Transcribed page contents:
......
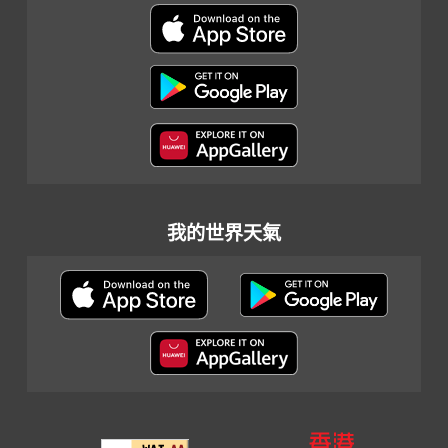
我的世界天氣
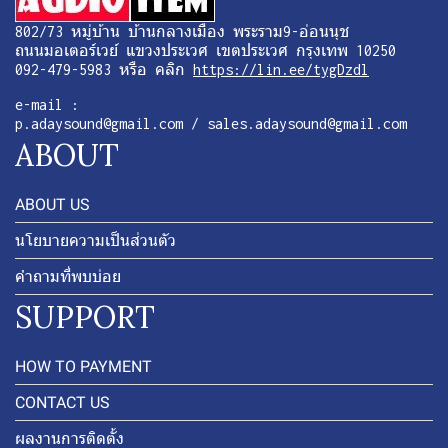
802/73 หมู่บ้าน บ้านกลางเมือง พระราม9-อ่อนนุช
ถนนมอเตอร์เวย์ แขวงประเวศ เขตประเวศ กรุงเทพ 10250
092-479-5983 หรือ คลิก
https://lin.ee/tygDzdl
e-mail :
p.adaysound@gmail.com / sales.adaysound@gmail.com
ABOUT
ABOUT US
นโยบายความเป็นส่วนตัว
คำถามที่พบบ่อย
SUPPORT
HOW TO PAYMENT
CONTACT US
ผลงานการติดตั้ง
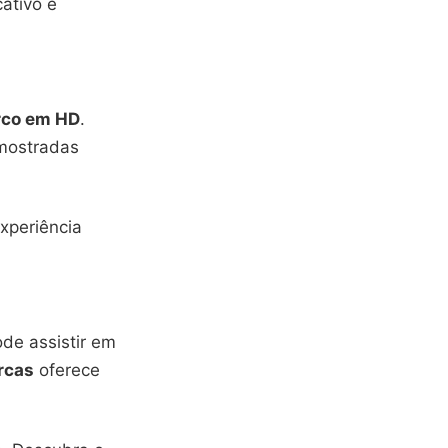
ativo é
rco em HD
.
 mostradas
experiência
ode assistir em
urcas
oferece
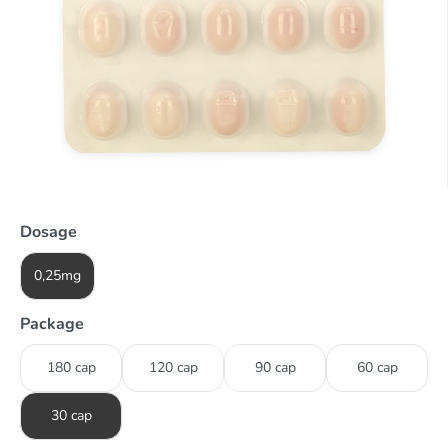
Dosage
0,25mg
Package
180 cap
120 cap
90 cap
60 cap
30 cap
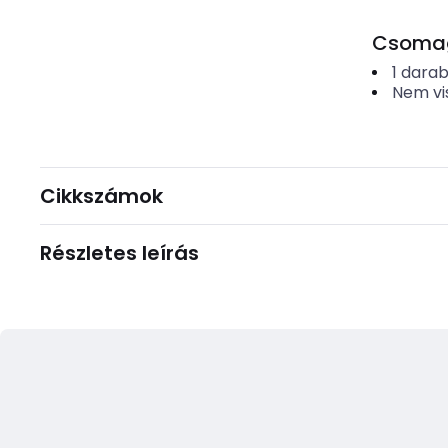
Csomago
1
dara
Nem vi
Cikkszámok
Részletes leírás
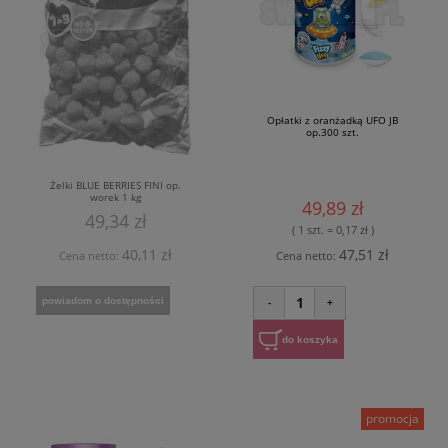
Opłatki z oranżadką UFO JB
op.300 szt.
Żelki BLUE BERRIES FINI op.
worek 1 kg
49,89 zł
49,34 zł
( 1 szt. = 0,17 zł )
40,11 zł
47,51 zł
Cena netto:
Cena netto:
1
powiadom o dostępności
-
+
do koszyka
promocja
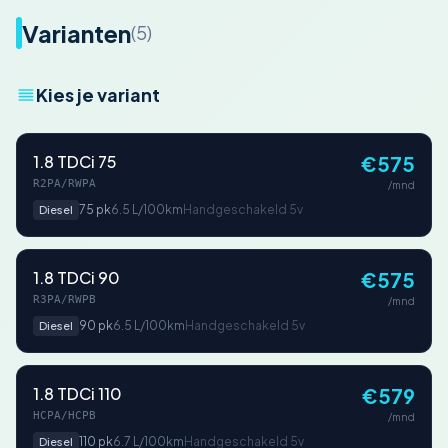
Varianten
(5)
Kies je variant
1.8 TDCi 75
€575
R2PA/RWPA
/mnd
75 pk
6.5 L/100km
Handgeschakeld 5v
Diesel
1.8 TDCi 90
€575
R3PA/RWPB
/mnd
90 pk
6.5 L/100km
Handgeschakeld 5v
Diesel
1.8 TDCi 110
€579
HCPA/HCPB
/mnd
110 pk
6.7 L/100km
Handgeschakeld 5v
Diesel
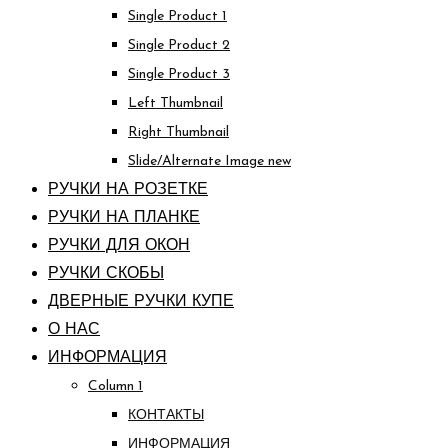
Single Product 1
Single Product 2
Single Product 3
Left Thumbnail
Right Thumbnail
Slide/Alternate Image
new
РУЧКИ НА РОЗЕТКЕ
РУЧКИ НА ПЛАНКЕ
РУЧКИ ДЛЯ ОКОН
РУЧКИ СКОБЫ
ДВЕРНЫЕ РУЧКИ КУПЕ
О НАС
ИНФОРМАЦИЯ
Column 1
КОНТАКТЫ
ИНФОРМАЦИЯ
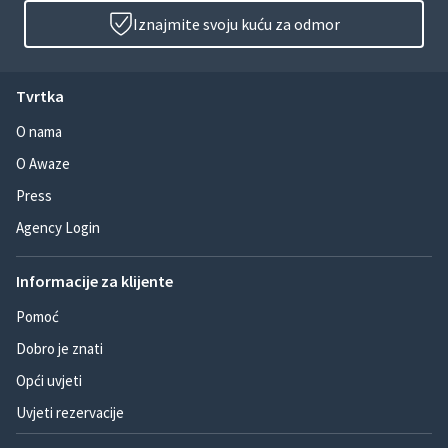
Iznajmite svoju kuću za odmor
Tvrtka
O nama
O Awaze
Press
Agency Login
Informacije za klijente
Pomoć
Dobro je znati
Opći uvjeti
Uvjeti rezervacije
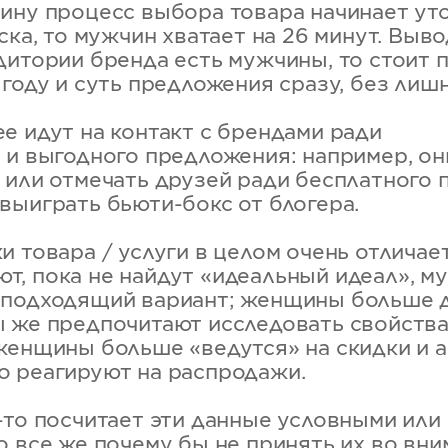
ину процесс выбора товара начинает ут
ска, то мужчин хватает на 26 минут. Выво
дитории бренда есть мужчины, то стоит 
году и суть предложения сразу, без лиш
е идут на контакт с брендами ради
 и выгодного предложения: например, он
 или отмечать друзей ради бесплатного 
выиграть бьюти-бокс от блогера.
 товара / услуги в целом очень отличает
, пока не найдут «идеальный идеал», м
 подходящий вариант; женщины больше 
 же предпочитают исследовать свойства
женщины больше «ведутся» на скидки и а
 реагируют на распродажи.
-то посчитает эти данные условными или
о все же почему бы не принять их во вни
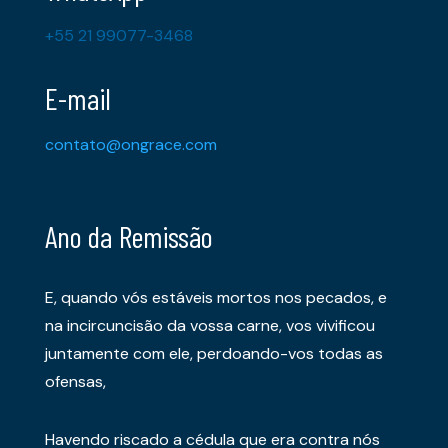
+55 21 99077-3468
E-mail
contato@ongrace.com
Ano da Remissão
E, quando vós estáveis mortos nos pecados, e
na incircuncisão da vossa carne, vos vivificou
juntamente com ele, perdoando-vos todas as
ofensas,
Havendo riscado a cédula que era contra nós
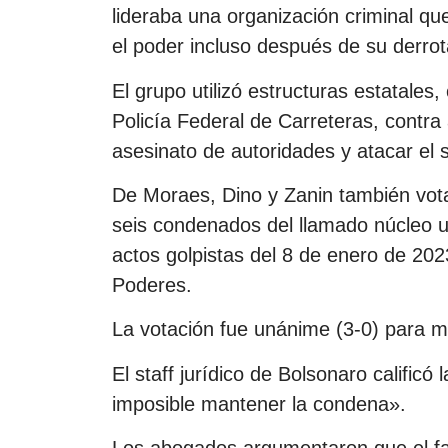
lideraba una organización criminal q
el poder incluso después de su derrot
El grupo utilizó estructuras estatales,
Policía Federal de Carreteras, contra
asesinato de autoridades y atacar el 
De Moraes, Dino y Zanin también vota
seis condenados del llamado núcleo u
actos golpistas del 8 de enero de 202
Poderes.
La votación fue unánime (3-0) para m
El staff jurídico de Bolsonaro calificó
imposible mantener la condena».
......
Work request:
Hand back the records above exactly as they are, pictures excluded.

Reply to the exercise:
我的世界天氣
802/73 หมู่บ้าน บ้านกลางเมือง พระราม9-อ่อนนุช
ถนนมอเตอร์เวย์ แขวงประเวศ เขตประเวศ กรุงเทพ 10250
092-479-5983 หรือ คลิก
https://lin.ee/tygDzdl
e-mail :
p.adaysound@gmail.com / sales.adaysound@gmail.com
ABOUT
ABOUT US
นโยบายความเป็นส่วนตัว
คำถามที่พบบ่อย
SUPPORT
HOW TO PAYMENT
CONTACT US
ผลงานการติดตั้ง
ativo é
rco em HD
.
 mostradas
experiência
ode assistir em
urcas
oferece
Dosage
0,25mg
Package
180 cap
120 cap
90 cap
60 cap
30 cap
Csomago
1
dara
Nem vi
Cikkszámok
Részletes leírás
Opłatki z oranżadką UFO JB
op.300 szt.
Żelki BLUE BERRIES FINI op.
worek 1 kg
49,89 zł
49,34 zł
( 1 szt. = 0,17 zł )
40,11 zł
47,51 zł
Cena netto:
Cena netto:
1
powiadom o dostępności
-
+
do koszyka
promocja
Varianten
(5)
Kies je variant
1.8 TDCi 75
€575
R2PA/RWPA
/mnd
75 pk
6.5 L/100km
Handgeschakeld 5v
Diesel
1.8 TDCi 90
€575
R3PA/RWPB
/mnd
90 pk
6.5 L/100km
Handgeschakeld 5v
Diesel
1.8 TDCi 110
€579
HCPA/HCPB
/mnd
110 pk
6.7 L/100km
Handgeschakeld 5v
Diesel
Single Product 1
Single Product 2
Single Product 3
Left Thumbnail
Right Thumbnail
Slide/Alternate Image
new
РУЧКИ НА РОЗЕТКЕ
РУЧКИ НА ПЛАНКЕ
РУЧКИ ДЛЯ ОКОН
РУЧКИ СКОБЫ
ДВЕРНЫЕ РУЧКИ КУПЕ
О НАС
ИНФОРМАЦИЯ
Column 1
КОНТАКТЫ
ИНФОРМАЦИЯ
Iznajmite svoju kuću za odmor
Tvrtka
O nama
O Awaze
Press
Agency Login
Informacije za klijente
Pomoć
Dobro je znati
Opći uvjeti
Uvjeti rezervacije
ину процесс выбора товара начинает ут
ска, то мужчин хватает на 26 минут. Выво
дитории бренда есть мужчины, то стоит 
году и суть предложения сразу, без лиш
е идут на контакт с брендами ради
 и выгодного предложения: например, он
 или отмечать друзей ради бесплатного 
выиграть бьюти-бокс от блогера.
 товара / услуги в целом очень отличает
, пока не найдут «идеальный идеал», м
 подходящий вариант; женщины больше 
 же предпочитают исследовать свойства
женщины больше «ведутся» на скидки и а
 реагируют на распродажи.
-то посчитает эти данные условными или
о все же почему бы не принять их во вни
+55 21 99077-3468
E-mail
contato@ongrace.com
Ano da Remissão
E, quando vós estáveis mortos nos pecados, e
na incircuncisão da vossa carne, vos vivificou
juntamente com ele, perdoando-vos todas as
ofensas,
Havendo riscado a cédula que era contra nós
lideraba una organización criminal q
el poder incluso después de su derrot
El grupo utilizó estructuras estatales,
Policía Federal de Carreteras, contra
asesinato de autoridades y atacar el 
De Moraes, Dino y Zanin también vota
seis condenados del llamado núcleo u
actos golpistas del 8 de enero de 202
Poderes.
La votación fue unánime (3-0) para m
El staff jurídico de Bolsonaro calificó
imposible mantener la condena».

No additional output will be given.